* [WHAT YOU ARE ASKED TO DO]
From the first line of the data down to the line bearing "ভেসে আসার সম্ভাবনা", output every line exactly and include no pictures.

****************************************

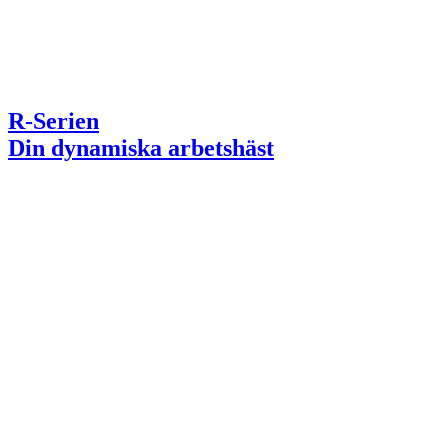
R-Serien
Din dynamiska arbetshäst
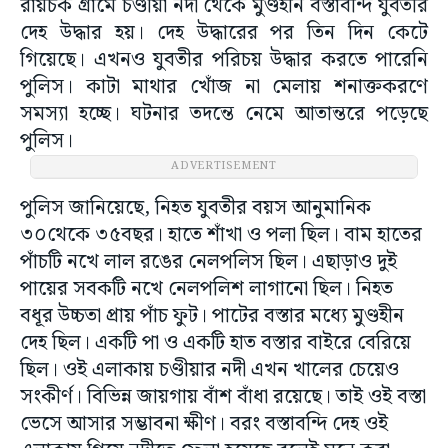
রায়চক গ্রামে চণ্ডীয়া নদী থেকে মুণ্ডহীন বস্তাবন্দি যুবতীর
দেহ উদ্ধার হয়। দেহ উদ্ধারের পর তিন দিন কেটে
গিয়েছে। এখনও যুবতীর পরিচয় উদ্ধার করতে পারেনি
পুলিস। কাটা মাথার খোঁজ না মেলায় শনাক্তকরণে
সমস্যা হচ্ছে। ঘটনার তদন্তে নেমে আতান্তরে পড়েছে
পুলিস।
ADVERTISEMENT
পুলিস জানিয়েছে, নিহত যুবতীর বয়স আনুমানিক
৩০থেকে ৩৫বছর। হাতে শাঁখা ও পলা ছিল। বাম হাতের
পাঁচটি নখে লাল রঙের নেলপলিস ছিল। এছাড়াও দুই
পায়ের সবকটি নখে নেলপলিশ লাগানো ছিল। নিহত
বধূর উচ্চতা প্রায় পাঁচ ফুট। পাটের বস্তার মধ্যে মুণ্ডহীন
দেহ ছিল। একটি পা ও একটি হাত বস্তার বাইরে বেরিয়ে
ছিল। ওই এলাকায় চণ্ডীয়ার নদী এখন খালের চেয়েও
সংকীর্ণ। বিভিন্ন জায়গায় বাঁশ বাঁধা রয়েছে। তাই ওই বস্তা
ভেসে আসার সম্ভাবনা ক্ষীণ। বরং বস্তাবন্দি দেহ ওই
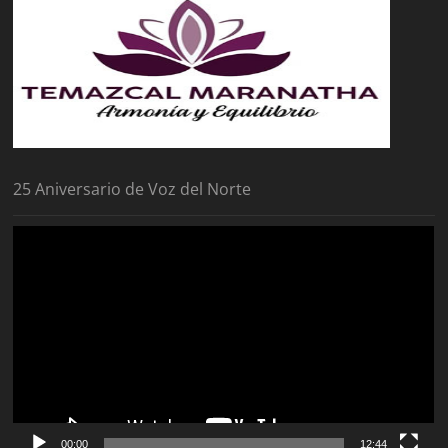
25 Aniversario de Voz del Norte
Reproductor
de
vídeo
00:00
12:44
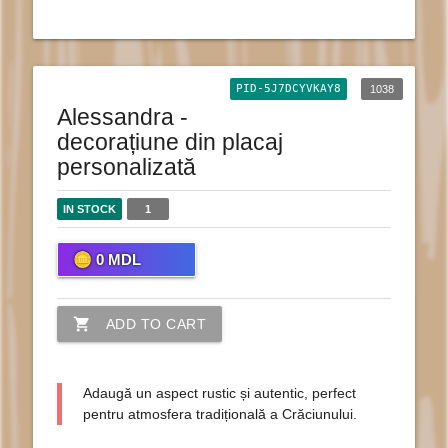
PID-5J7DCYVKAY8
1038
Alessandra -
decorațiune din placaj
personalizată
IN STOCK
1
0
MDL
shopping_cart
ADD TO CART
Adaugă un aspect rustic și autentic, perfect
pentru atmosfera tradițională a Crăciunului.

****************************************

* [OUTPUT FOR THIS EXERCISE]
R-Serien
Din dynamiska arbetshäst
রায়চক গ্রামে চণ্ডীয়া নদী থেকে মুণ্ডহীন বস্তাবন্দি যুবতীর
দেহ উদ্ধার হয়। দেহ উদ্ধারের পর তিন দিন কেটে
গিয়েছে। এখনও যুবতীর পরিচয় উদ্ধার করতে পারেনি
পুলিস। কাটা মাথার খোঁজ না মেলায় শনাক্তকরণে
সমস্যা হচ্ছে। ঘটনার তদন্তে নেমে আতান্তরে পড়েছে
পুলিস।
ADVERTISEMENT
পুলিস জানিয়েছে, নিহত যুবতীর বয়স আনুমানিক
৩০থেকে ৩৫বছর। হাতে শাঁখা ও পলা ছিল। বাম হাতের
পাঁচটি নখে লাল রঙের নেলপলিস ছিল। এছাড়াও দুই
পায়ের সবকটি নখে নেলপলিশ লাগানো ছিল। নিহত
বধূর উচ্চতা প্রায় পাঁচ ফুট। পাটের বস্তার মধ্যে মুণ্ডহীন
দেহ ছিল। একটি পা ও একটি হাত বস্তার বাইরে বেরিয়ে
ছিল। ওই এলাকায় চণ্ডীয়ার নদী এখন খালের চেয়েও
সংকীর্ণ। বিভিন্ন জায়গায় বাঁশ বাঁধা রয়েছে। তাই ওই বস্তা
ভেসে আসার সম্ভাবনা ক্ষীণ। বরং বস্তাবন্দি দেহ ওই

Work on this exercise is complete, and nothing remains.